The Scottish Mail on Sunday

Title or not, Ole has now shown that he is more than a teacher or cone man...

- By Oliver Holt

THE manager of Manchester United isn’t doing a bad job, is he? I mean, considerin­g that he’s a PE teacher and everything. Considerin­g he’s just a cone man. Considerin­g he just hands out the bibs and collects the balls. Considerin­g he’s a novice who’s way out of his depth at Old Trafford. Considerin­g he’s just a nerd i n thrall to the big-name players.

Those were a few of the labels some people hung around the neck of Ole Gunnar Solskjaer when he took over at Old Trafford. Those are the accusation­s they’re still making, although that noise fell silent when United went level on points with Liverpool at the top of the table on Friday by beating Aston Villa to make it eight wins in ten Premier League games.

The treatment of Solskjaer says a lot about our preconcept­ions of what it takes to be a successful manager in the Premier League in the 21st Century. Solskjaer doesn’t fit the template. There is no cult of personalit­y around him as there is with Pep Guardiola, Jurgen Klopp and Jose Mourinho. He does not have the charisma those men have. That is one thing that has been mobilised to damn him.

Solskjaer’s softer, gentler persona does not fit with the qualities we expect in a man who can lead one of the elite clubs to the title.
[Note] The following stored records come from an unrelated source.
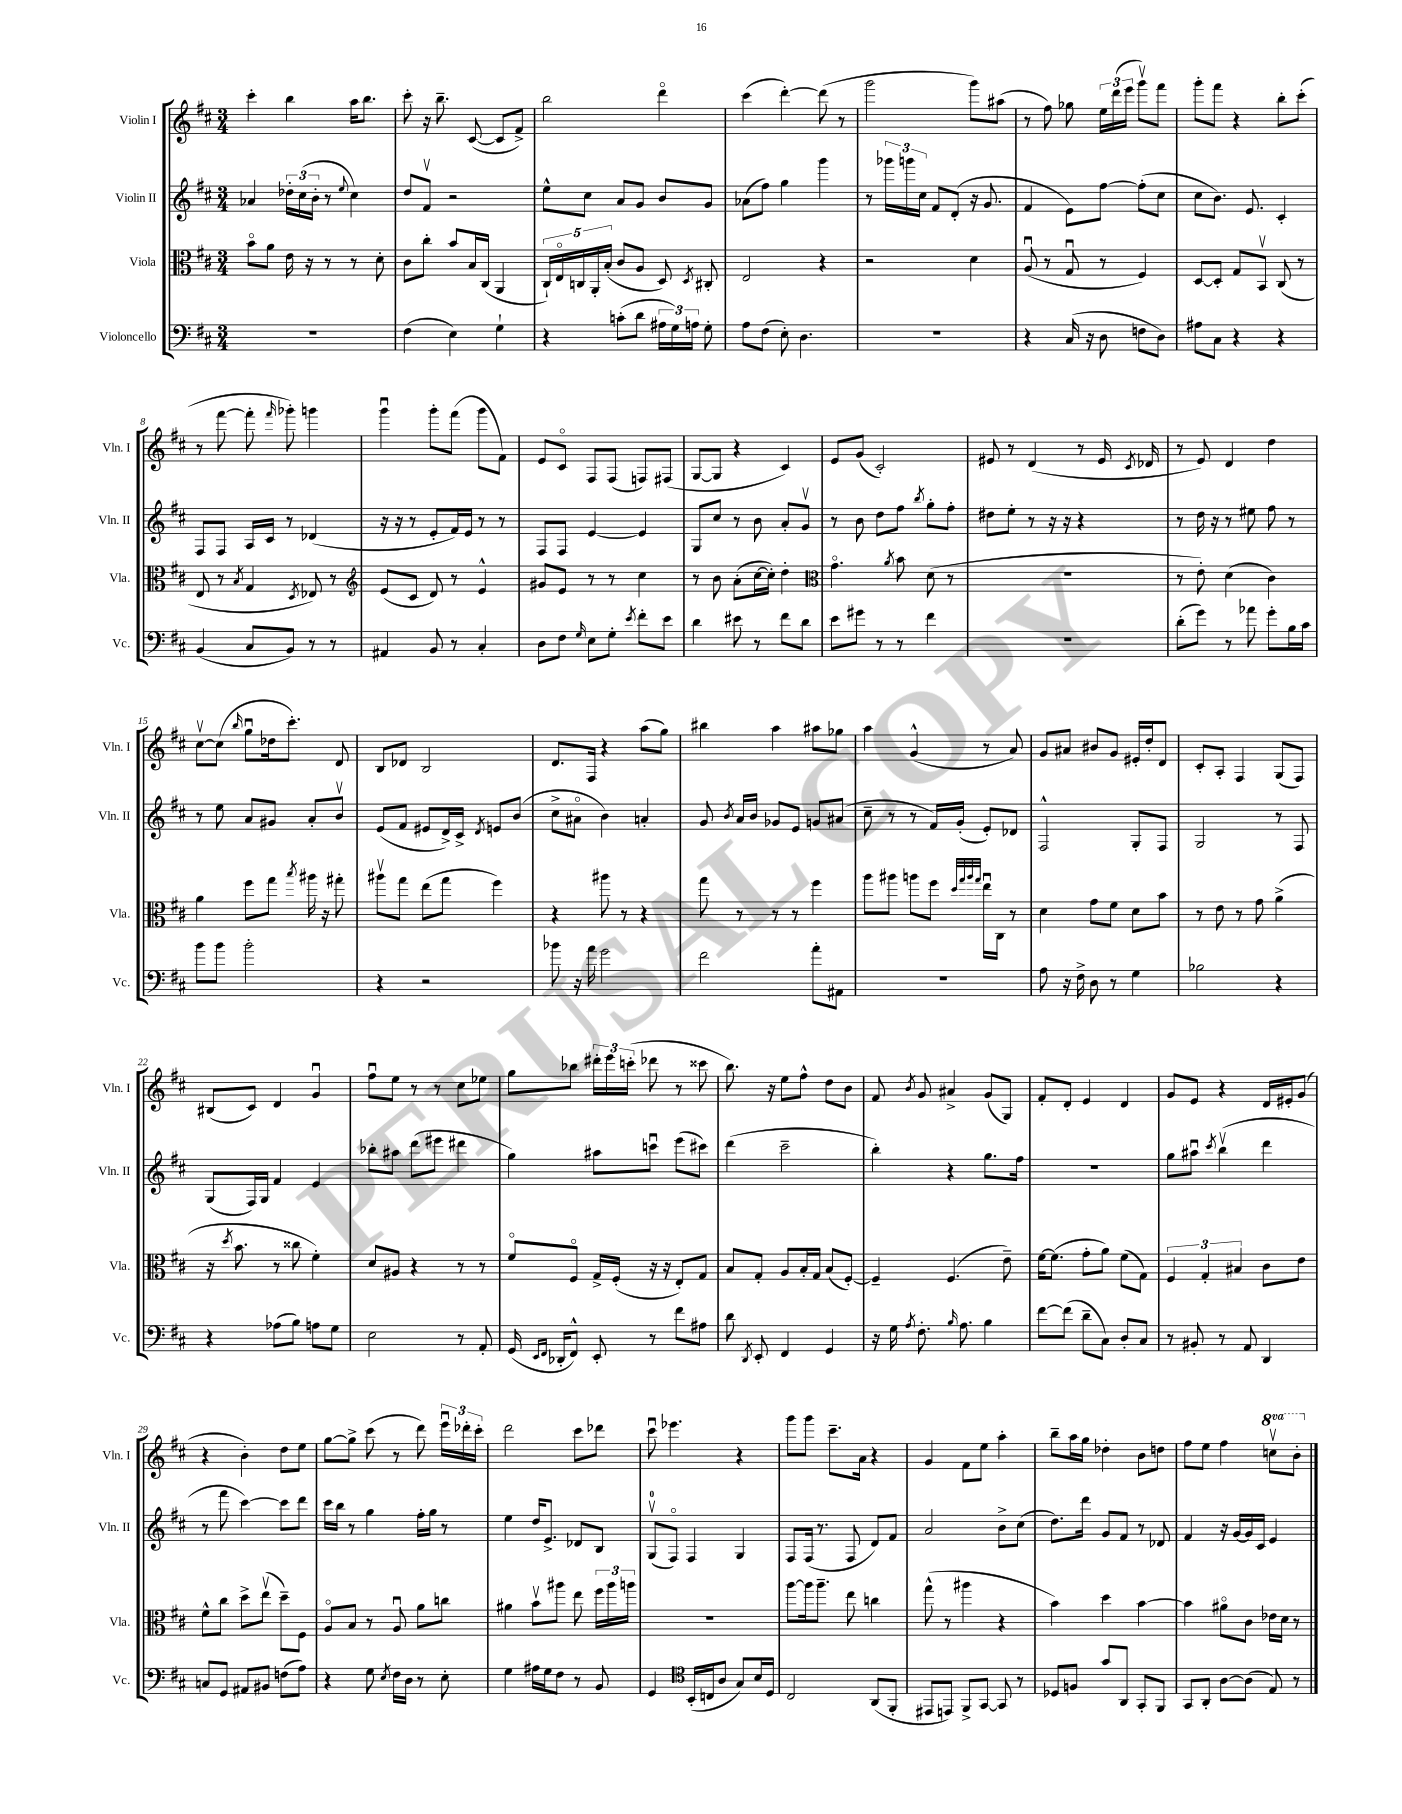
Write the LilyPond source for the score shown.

<<
\new StaffGroup <<
\new Staff = "s0" \with { instrumentName = "Violin I" shortInstrumentName = "Vln. I" } {
    \clef treble \key d \major \numericTimeSignature \time 3/4 \set Staff.ottavationMarkups = #ottavation-simple-ordinals
    \autoBeamOff cis'''4-. b''4 a''16[ b''8.] |
    cis'''8-. r16 b''8.-- cis'8~( cis'8[ fis'8]->) |
    b''2 d'''4\flageolet |
    cis'''4( d'''4~-.) d'''8( r8 |
    g'''2 g'''8[) ais''8]( |
    r8 fis''8) ges''8 \tuplet 3/2 { e''16[ d'''16( e'''16] } g'''8[\upbow) fis'''8] |
    g'''8[-. fis'''8] r4 b''8[-. cis'''8]-.( |
    r8 fis'''8~ fis'''8-. \grace { fis'''16 } ges'''8-.) g'''4 |
    g'''4\downbow g'''8[-. fis'''8]( g'''8[ fis'8]) |
    e'8[ cis'8]\flageolet fis8[ fis8]( f8[) fis8]( |
    g8[~ g8] r4 cis'4) |
    e'8[ g'8]( cis'2-.) |
    eis'8 r8 d'4( r8 eis'16 \acciaccatura { cis'8 } des'16 |
    r8 e'8) d'4 d''4 |
    cis''8[~\upbow cis''8]( \grace { b''16 } g''8[\downbow des''16 cis'''8.]-.) d'8 |
    b8[ des'8] b2 |
    d'8.[ fis16] r4 a''8[( g''8]) |
    bis''4 a''4 ais''8[ ges''8] |
    a''4 g'4-^( r8 a'8) |
    g'8[ ais'8] bis'8[ g'8] eis'16[-. d''16-. d'8] |
    cis'8[-. a8]-. fis4 g8[( fis8]) |
    bis8[( cis'8]) d'4 g'4\downbow |
    fis''8[\downbow e''8] r8 r8 cis''8[ ees''8] |
    g''8[ bes''8] \tuplet 3/2 { dis'''16[-. e'''16 c'''16]-.( } des'''8 r8 cisis'''8 |
    b''8.) r16 e''8[ fis''8]-^ d''8[ b'8] |
    fis'8 \acciaccatura { b'8 } g'8 ais'4-> g'8[( g8]) |
    fis'8[-. d'8]-. e'4 d'4 |
    g'8[ e'8] r4 d'16[ eis'16-. g'8]( |
    r4 b'4-.) d''8[ e''8] |
    g''8[~ g''8]-> cis'''8( r8 d'''8) \tuplet 3/2 { e'''16[\downbow des'''16-. cis'''16]-. } |
    d'''2 cis'''8[ des'''8] |
    cis'''8\downbow ees'''4. r4 |
    g'''8[ g'''8] cis'''8.[-- a'16] r4 |
    g'4 fis'8[ e''8] a''4-. |
    b''8[-- a''16 g''16] des''4-. b'8[ d''8] |
    fis''8[ e''8] fis''4 \ottava #1 c'''8[\upbow b''8]-. \ottava #0 \bar "|." |
}
\new Staff = "s1" \with { instrumentName = "Violin II" shortInstrumentName = "Vln. II" } {
    \clef treble \key d \major \numericTimeSignature \time 3/4
    \autoBeamOff aes'4 \tuplet 3/2 { des''16[-. cis''16( b'16]-. } r8 \appoggiatura { e''8 } cis''4) |
    d''8[ fis'8]\upbow r2 |
    e''8[-^ cis''8] a'8[ g'8] b'8[ g'8] |
    aes'8[( fis''8]) g''4 g'''4 |
    r8 \tuplet 3/2 { ges'''16[ g'''16 cis''16] } fis'8[ d'8]-.( r16 g'8. |
    fis'4 e'8[) fis''8]~ fis''8[-.( cis''8] |
    cis''8[ b'8.]) e'8. cis'4-. |
    fis8[ fis8] a16[ cis'16] r8 des'4( |
    r16 r16 r8 e'8[-. fis'16) e'16] r8 r8 |
    fis8[ fis8] e'4~ e'4 |
    g8[ cis''8] r8 b'8 a'8[-. g'8]\upbow |
    r8 b'8 d''8[ fis''8] \acciaccatura { b''8 } g''8[-. fis''8]-. |
    dis''8[ e''8]-. r8 r16 r16 r4 |
    r8 d''16 r16 r8 eis''8 fis''8 r8 |
    r8 e''8 a'8[ gis'8] a'8[-. b'8]\upbow |
    e'8[( fis'8] eis'8[ d'16->) cis'16]-> \acciaccatura { d'8 } e'8[ b'8]( |
    cis''8[-> ais'8]\flageolet b'4) a'4-. |
    g'8 \acciaccatura { b'8 } a'16[ b'16] ges'8[ e'8] g'8[ ais'8]( |
    cis''8-- r8 r8 fis'16[) g'16]-.( e'8[-.) des'8] |
    fis2-^ g8[-. fis8] |
    g2 r8 fis8 |
    g8[( fis16) g16] fis'4 e'4 |
    bes''8[-. ais''8] d'''8[( eis'''8] dis'''4 |
    g''4) ais''8[ c'''8]\downbow e'''8[( cis'''8]) |
    d'''4( cis'''2-- |
    b''4-.) r4 g''8.[ fis''16] |
    R2. |
    g''8[ ais''8]\downbow \acciaccatura { cis'''8 } b''4\upbow( d'''4 |
    r8 fis'''8 cis'''4~) cis'''8[ d'''8] |
    cis'''16[ b''16] r8 g''4 fis''16[-. g''16] r8 |
    e''4 d''16[ e'8.]-> des'8[ b8] |
    g8[-0\upbow( fis8]\flageolet) fis4 g4 |
    fis8[ fis16]( r8. fis8 d'8[) fis'8] |
    a'2 b'8[-> cis''8]( |
    d''8.[) d'''16] g'8[ fis'8] r8 des'8 |
    fis'4 r16 g'16[~ g'16 cis'16] e'4 \bar "|." |
}
\new Staff = "s2" \with { instrumentName = "Viola" shortInstrumentName = "Vla." } {
    \clef alto \key d \major \numericTimeSignature \time 3/4
    \autoBeamOff b'8[\flageolet a'8] e'16 r16 r8 r8 d'8-. |
    cis'8[ cis''8]-. b'8[ b16 cis16]( a,4 |
    \tuplet 5/4 { cis16[-!) e16\flageolet c16 a,16-. b16]-.( } cis'8[ a8] d8) \acciaccatura { d8 } cis8-. |
    e2 r4 |
    r2 d'4 |
    a8\downbow( r8 g8\downbow r8 fis4) |
    d8[~ d8]-. g8[ b,8]\upbow cis8( r8 |
    e8 r8 \acciaccatura { b8 } g4 \acciaccatura { d8 } ees8) r8 |
    \clef treble e'8[( cis'8] d'8) r8 e'4-^ |
    gis'8[ e'8] r8 r8 cis''4 |
    r8 b'8 a'8[-.( cis''16~ cis''16]-.) d''4-. |
    \clef alto g'4.\flageolet \acciaccatura { a'8 } b'8 d'8( r8 |
    R2. |
    r8 e'8-.) d'4( cis'4) |
    a'4 fis''8[ g''8] \acciaccatura { b''8 } ais''16 r16 gis''8-. |
    ais''8[\upbow g''8] e''8[( g''8] fis''4) |
    r4 ais''8 r8 r4 |
    g''8 r8 r8 r8 fis''4 |
    a''8[ ais''8] a''8[ fis''8] \grace { d''32[ g''32 a''32 g''32] } e''16[\downbow cis16] r8 |
    d'4 g'8[ fis'8] d'8[ b'8] |
    r8 e'8 r8 g'8 a'4->( |
    r16 \acciaccatura { d''8 } b'8. r8 cisis''8 fis'4-.) |
    d'8[ ais8] r4 r8 r8 |
    fis'8[\flageolet fis8]\flageolet g16[-> fis16]-.( r16 r16 e8[-.) g8] |
    b8[ g8]-. a8[ b16-. g16] b8[( fis8]~-.) |
    fis4-- fis4.( e'8--) |
    fis'16[~ fis'8.]( g'8[-. a'8]) fis'8[( g8]) |
    \tuplet 3/2 { fis4 g4-. bis4 } cis'8[ e'8] |
    fis'8[-^ cis''8] d''8[-> e''8]\upbow( d''8[--) fis8] |
    a8[\flageolet b8] r8 a8\downbow a'8[ c''8] |
    ais'4 b'8[\upbow ais''8] e''8 \tuplet 3/2 { fis''16[ ais''16 a''16] } |
    R2. |
    a''8[~ a''16 a''8.]-- e''8 c''4 |
    g''8-^( r8 ais''4 r4 |
    b'4) d''4 b'4~ |
    b'4 ais'8[\flageolet cis'8] ees'16[ d'16] r8 \bar "|." |
}
\new Staff = "s3" \with { instrumentName = "Violoncello" shortInstrumentName = "Vc." } {
    \clef bass \key d \major \numericTimeSignature \time 3/4
    \autoBeamOff R2. |
    fis4( e4) g4-! |
    r4 c'8[-.( d'8] \tuplet 3/2 { ais16[ g16) a16] } g8-. |
    a8[ fis8]( e8-.) d4. |
    R2. |
    r4 cis16( r16 d8 f8[ d8]) |
    ais8[ cis8] r4 r4 |
    b,4( cis8[ b,8]) r8 r8 |
    ais,4 b,8 r8 cis4-. |
    d8[ fis8] \grace { g16 } e8[ g8]-. \acciaccatura { e'8 } fis'8[-. e'8] |
    d'4 eis'8 r8 fis'8[ d'8] |
    e'8[ gis'8] r8 r8 fis'4 |
    R2. |
    d'8[-.( g'8]) r8 aes'8 g'8[-. b16 cis'16] |
    b'8[ b'8] b'2-. |
    r4 r2 |
    bes'8 r16 a'16 g'2 |
    fis'2 a'8[-. ais,8] |
    R2. |
    a8 r16 fis16-> d8 r8 g4 |
    bes2 r4 |
    r4 aes8[( b8]) a8[ g8] |
    e2 r8 a,8-. |
    g,16( \grace { e,16[ fis,16] } des,16[-. fis,8]-^) e,8-. r8 fis'8[ ais8] |
    d'8 \acciaccatura { d,8 } e,8-. fis,4 g,4 |
    r16 g16 \acciaccatura { a8 } fis8.-. \grace { b16 } a8. b4 |
    fis'8[~ fis'8]( d'8[-- cis8]) d8[-. cis8] |
    r8 bis,8-. r8 a,8 d,4 |
    c8[ g,8] ais,8[ bis,8] f8[( a8]) |
    r4 g8 \acciaccatura { e8 } fis16[ d16] r8 e8-. |
    g4 ais16[ g16 fis8] r8 b,8 |
    g,4 \clef tenor b,16[-.( c16 a8] g8[) b16 d16] |
    cis2 a,8[( fis,8]-. |
    eis,8[ e,8]) fis,8[-> g,8]~ g,8 r8 |
    des8[ f8] g'8[ a,8] g,8[-. fis,8] |
    g,8[ a,8]-. a8[~ a8]( e8) r8 \bar "|." |
}
>>
>>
Sir Alex Ferguson was a hard man. Solskjaer does not give off the same vibe.

We have also grown accustomed to trusting coaches from Italy, Germany and Spain. It is obvious but it’s true. There is a reason for that: success begets success. It’s a natural instinct. We want someone who can replicate what Klopp has done, for example, and so we gaze towards Julian Nagelsmann or Thomas Tuchel. Solskjaer, derided as a tactical novice, selected teams that beat them both this season.

But there’s nothing sexy about being a manager from Norway with Molde on your CV. The only thing worse in coaching is being British. Every time United fail to win a game, you will find #oleout trending on Twitter. The pressure on him has been relentless.

Solskjaer has had all this to overcome and more. United’s recruitmen­t policy under Ed Woodward has been shambolic at times. Last summer in the transfer market, Solskjaer needed a right winger and a centre-half with pace. He got another attacking midfielder, Donny van de Beek, who has spent most of his time at Old Trafford sitting in the stand with the other substitute­s.

Many have never given Solskjaer a chance at United. They painted him as Woodward’s useful idiot, a yes-man for a clueless executive vice-chairman, someone who wouldn’t rock the boat, someone who had neither the coaching ability nor force of character to free the club from the mediocrity that assailed it when Ferguson left in 2013.

Even last week, I heard someone say Solskjaer would already have been sacked if United had not signed Bruno Fernandes last year. It was an odd argument. Liverpool might not have won the title last year if they hadn’t signed Virgil van Dijk in 2018. But they did sign him. Just as Solskjaer signed Fernandes. And, yes, he has been a catalyst for improvemen­t. It’s how it works.

Sure, it’s too early to garland Solskjaer with laurels. We’re only a few days into the new year, not quite halfway through this strange season. United haven’t broken free of the shackles of the past just yet. And, yes, it is so tight at the top of the table that a couple of bad results and Solskjaer and his side could quickly slide out of the top six. But just by turning United into title challenger­s again, Solskjaer has achieved more than any of the men who have followed Ferguson and tried to emulate him.

It was a Herculean task cleaning up the mess bequeathed him by Mourinho but Solskjaer has stuck to that task and it is finally beginning to pay dividends.

United are not perfect. They still appear vulnerable in defence. They start games poorly too often and sometimes looks unbalanced and over-reliant on Fernandes. And they have benefited from the travails of others.

Their difficulty might yet be United’s opportunit­y.